I was at one for a friend’s birthday, and everything was fine for the first two hours or so.

And then these two dudes, one about my size with a buzzed head, and one who was really big, approached me and the big guy asked me if I was gay and I was just sort of like “uh… yeah?” and then he pulled me onto the dance floor with him.  I think that they thought that I was a gay guy.

And he and his friend started dancing with me, but it was fucking weird.  The entire time they made a point of keeping me between them.  And when I started to get really uncomfortable and tried to move away, one or the other of them would grab one of my arms and pull me back into them.  I started getting really fucking freaked out.   So I sort of pretended to go along for a minute while I was trying to figure out what the fuck to do, because I was terrified that they were going to drag me out into the parking lot and beat the shit out of me.  I can’t even explain it.  Something about the way they were staring holes into me and blocking my movements with theirs was just… there was fucking malice behind it.  Every fucking bone in my body was screaming at me to get the fuck out of there.

Finally after a few minutes they got distracted talking to each other about something and I fucking BOLTED.  I could feel one of their hands try to grab my arm, but I was too quick that time.

I went and sat down next to my friends and I was just shaking.  Finally I thought I saw them leave, so I relaxed a little.  But then like fifteen minutes later the big guy walked up next to me and put his arm around me from behind and said something to me.  I literally do not even remember what he said because I was fucking panicking the entire time.

I was scared to death that he had come back because they were waiting for me to leave.  I was so fucking scared that they were going to be waiting outside for me when my friends and I finally left.

When we finally did leave, I walked back to my car alone, with my keys in my hand, constantly looking over my shoulder.

I kept it together until I got into my car and locked the door, and then I cried my fucking eyes out.

I was really scared that I wasn’t going to make it home tonight.

Posted 7 months ago

Eeeee

CAN WE TALK ABOUT HOW MUCH I LOVE THE MACHINE SHOP




Aggggggggghhh my little butch heart is gonna burst outta my chest

I HAVE ALWAYS WANTED TO LEARN THESE THINGS BUT NO ONE WOULD EVER TEACH ME AND I WAS ALWAYS TOO AFRAID TO ASK

But

I used a mill today!  And a couple of weeks ago, I used a bandsaw!

A BANDSAW.

IT WAS REALLY COOL OKAY.

Scrap metal and bolts and drills where have you been all my life




Yessssssssssssssss

Posted 8 months ago
Please write about the South every single day forever. Thank you.

Laneia 

This is weirdly coincidental. I actually called my Literary Person this afternoon and told her that I can’t write about this time in my life without writing about this first.

And the “Southern Identity Stuff” is leaking out everywhere like a busted pipe and no one has a mop because cleaning supplies have yet to be created for queer Millennial Southern girl feelings.

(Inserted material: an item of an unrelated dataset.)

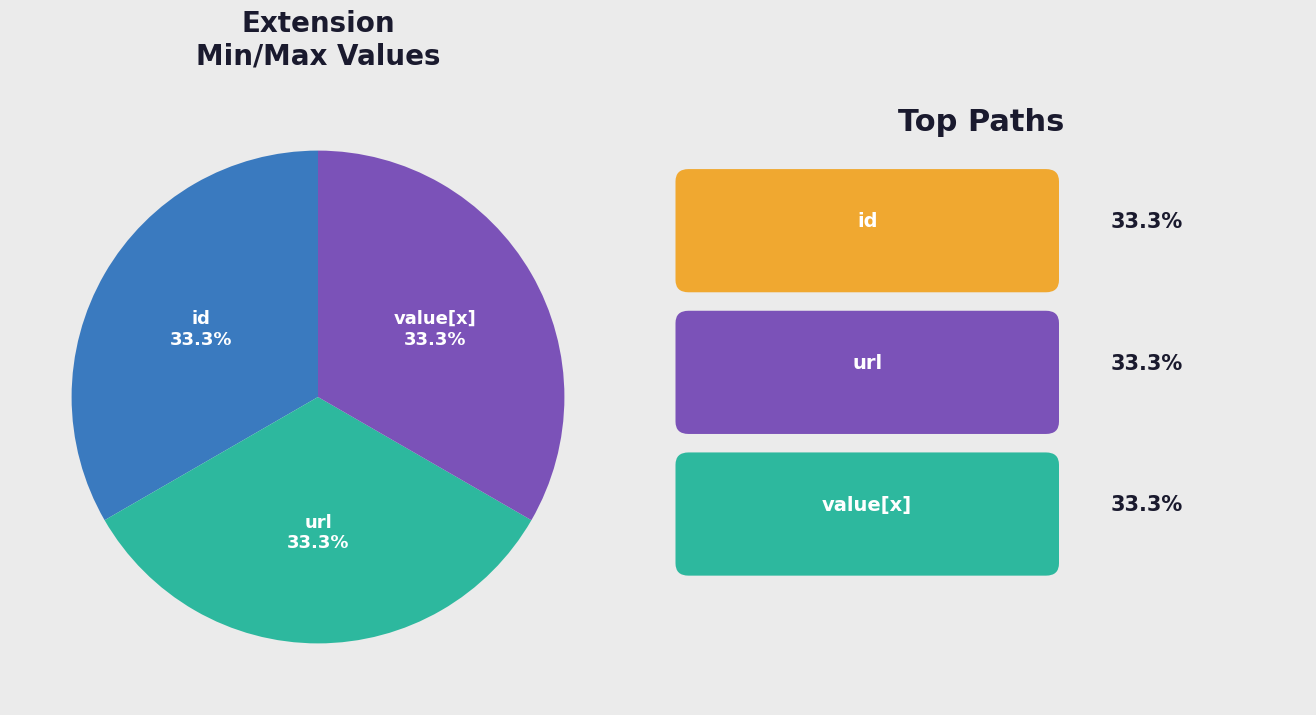

Is there a majority slice in this chart?

No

But what everyone seems to have is a positive reaction to these stories. They feel just as natural going down on paper as they do when lapped up by a reader. Even a subtle reference to Mama Lois in my manuscript at this summer’s fellowship made Beam jump a little and holler, “I have to know more about this woman.” “Me, too,” I wanted to say.

How to scrap 200+ pages and start again.

Ugh.

I’m never going to write a book. 

(via fonsecadelsur)

“And the “Southern Identity Stuff” is leaking out everywhere like a busted pipe and no one has a mop because cleaning supplies have yet to be created for queer Millennial Southern girl feelings.”

Wow. This. This this this this. This.